Interview with Red Gate Software Limited
Any views or opinions represented or expressed in this interview belong solely to the interviewee and do not neccessarily represent those of the PGDay UK 2023 organisation, PostgreSQL Europe, or the wider PostgreSQL community, unless explicitly stated.
In which areas do you expect PostgreSQL to grow most and how does your company contribute to and benefit from that growth?
Many of the enterprise customers that we serve are experiencing a change in the topology of their database architectures. Gone are the days where one database served every need, and instead, companies are searching to find the best fit for a given project and anticipated ROI. In many of those cases, we see PostgreSQL as a go-to database for greenfield projects and application migrations, alike.
As companies expand their database landscapes, they need tools that help them deliver consistent value to their users across multiple database platforms. That's where Redgate can help.
Through tools like Flyway, we help development teams efficiently manage database migrations across the entire development pipeline. With SQL Monitor, we provide a best-in-class database monitoring solution with alerting, historical server statistics, and query metrics over time. And finally, our entire suite of test data management tools helps teams quickly and easily test and secure data at any scale.

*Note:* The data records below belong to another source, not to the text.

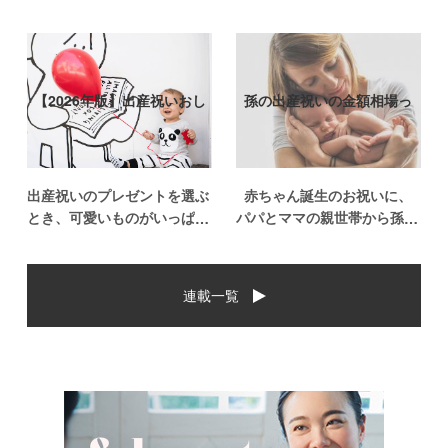
【2026年版】出産祝いおし
孫の出産祝いの金額相場っ
ゃれなプ…
て？出産祝い…
出産祝いのプレゼントを選ぶ
赤ちゃん誕生のお祝いに、
とき、可愛いものがいっぱい
パパとママの親世帯から孫誕
で悩みますよね。おめでとう
生のお祝いを贈ることになっ
の気持ちを込めて贈るものだ
た場合、今現在のお祝いの相
から、相手に喜んでもらいた
場や喜ばれるお祝いの品はど
連載一覧
いし、たくさん使ってもらえ
んなものなのでしょうか。ま
るものをプレゼントしたい。
た、出産祝いに関して気をつ
少し前は出産祝いと言え
けたいこととは？ベビーの誕
[…]
生という慶 […]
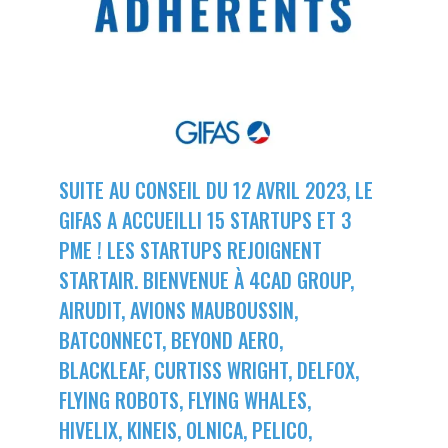
LE GIFAS
NON
OUI
t
Rejoignez une filière d’excellence et développez
 à
votre réseau au sein d’un écosystème intégré et
PRÉSENTATION
cohérent
NOTRE VISION
ORGANISATION
SUITE AU CONSEIL DU 12 AVRIL 2023, LE
NOS MISSIONS
GIFAS A ACCUEILLI 15 STARTUPS ET 3
LE CONSEIL DU GIFAS
FONCTIONNEMENT
PME ! LES STARTUPS REJOIGNENT
NOTRE HISTOIRE
STARTAIR. BIENVENUE À 4CAD GROUP,
L’ÉQUIPE DU GIFAS
GEADS
ACCOMPAGNEMENT DE NOS ADHÉRENTS
AIRUDIT, AVIONS MAUBOUSSIN,
BATCONNECT, BEYOND AERO,
NOS RÉSEAUX À L'INTERNATIONAL
COMITÉ AERO PME
LES PROGRAMMES DU GIFAS
LA MÉDIATION
BLACKLEAF, CURTISS WRIGHT, DELFOX,
FLYING ROBOTS, FLYING WHALES,
Découvrez les avantages d'adhérer au GIFAS.
STARTAIR
UN ÉCOSYSTÈME INTÉGRÉ ET COHÉRENT
HIVELIX, KINEIS, OLNICA, PELICO,
LA MÉDIATION DANS LA FILIÈRE AÉRONAUTIQUE ET SPATIALE
Rencontres, salons, données sectorielles,
LE SALON DU BOURGET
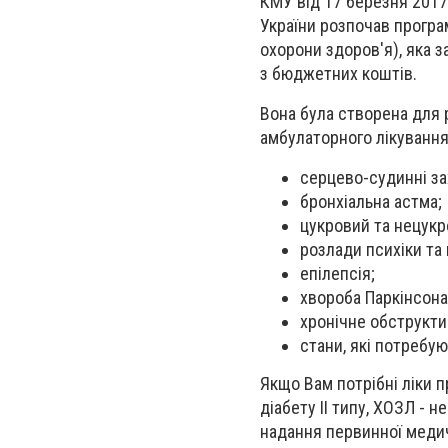
КМУ від 17 березня 2017
України розпочав програ
охорони здоров'я), яка з
з бюджетних коштів.
Вона була створена для р
амбулаторного лікуванн
серцево-судинні з
бронхіальна астма;
цукровий та нецукр
розлади психіки та
епілепсія;
хвороба Паркінсона
хронічне обструкти
стани, які потребую
Якщо Вам потрібні ліки 
діабету ІІ типу, ХОЗЛ - 
надання первинної меди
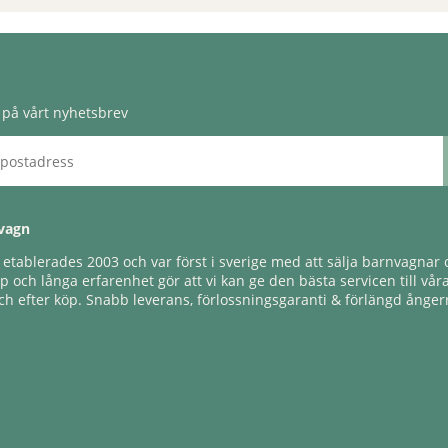
på vårt nyhetsbrev
vagn
tablerades 2003 och var först i sverige med att sälja barnvagnar o
 och långa erfarenhet gör att vi kan ge den bästa servicen till vår
h efter köp. Snabb leverans, förlossningsgaranti & förlängd ångerr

What is your PostgreSQL centered product?
The tool that most people know, including many in the PostgreSQL community, is Flyway, an advanced schema migration application that can be used across more than 20 databases. Advanced features in Flyway Teams and Enterprise allow teams of developers to work with their PostgreSQL database as code. Flyway maintains a schema model of your database with each commit, can generating consistent migration scripts as you develop, and also solve a myriad of common issues in your deployment pipeline.
And more recently, our other products for monitoring your database landscape and providing easy test data management and provisioning have expanded to include support for PostgreSQL as well.
What is your company’s mission?
Redgate makes software to help companies and professionals get the most out of their databases (our heritage and primary focus is the Microsoft ecosystem). We engineer our products and business to work for the mass market, which gives us the freedom to work on what everyone needs, not what an individual wants. We succeed by reliably solving our customers' problems with ingeniously simple software.
Which of your company’s contributions to the PostgreSQL Project (code/community/conference) are you most proud of?
One thing Redgate has valued for nearly 25 years in the database communities that we serve is building community. Through educational content, sponsoring events, hosting community meetups, and more, we thrive to see data professionals advance in their skills and improve their ability to deliver consistent value at the database layer.
As we continue to do more in our products to support PostgreSQL developers and DBAs, we're excited to be present at conferences and events that support this community.
What feature in the last PostgreSQL version benefits your company most?
In the upcoming PostgreSQL 16 release, two things come to mind.
First, the continued work on predefined roles helps our clients more easily configure their PostgreSQL cluster with the right privileges so that tooling like Flyway and SQL Monitor can work effectively, but safely.
Second, the huge amount of effort that Melanie Plageman and others put into the pg_stat_io view, along with continues enhancements to other commonly used metric views, will help us provide an improved user experience in tools like SQL Monitor. The PostgreSQL community continues to make exciting changes that help developers and DBAs work as efficiently as possible while maintaining and troubleshooting their PostgreSQL clusters.
Which PostgreSQL extension do you benefit from most, and why?
Two things come to mind with regard to PostgreSQL extensions.
First, managing extensions and extension versions is an important part of having consistent deployments with any PostgreSQL-backed application. Flyway Teams and Enterprise track extension versions and maintain this information in the schema model, ensuring that all schema comparison and script generation validate that the right extension is being used across your development pipeline.
Second, SQL Monitor relies on the venerable pg_stat_statements extension, among others, to help customers visualize and track the performance of application queries over time. By consistently sampling this data over time, SQL Monitor helps clients quickly zero in on issues with their PostgreSQL clusters, saving valuable time in database management.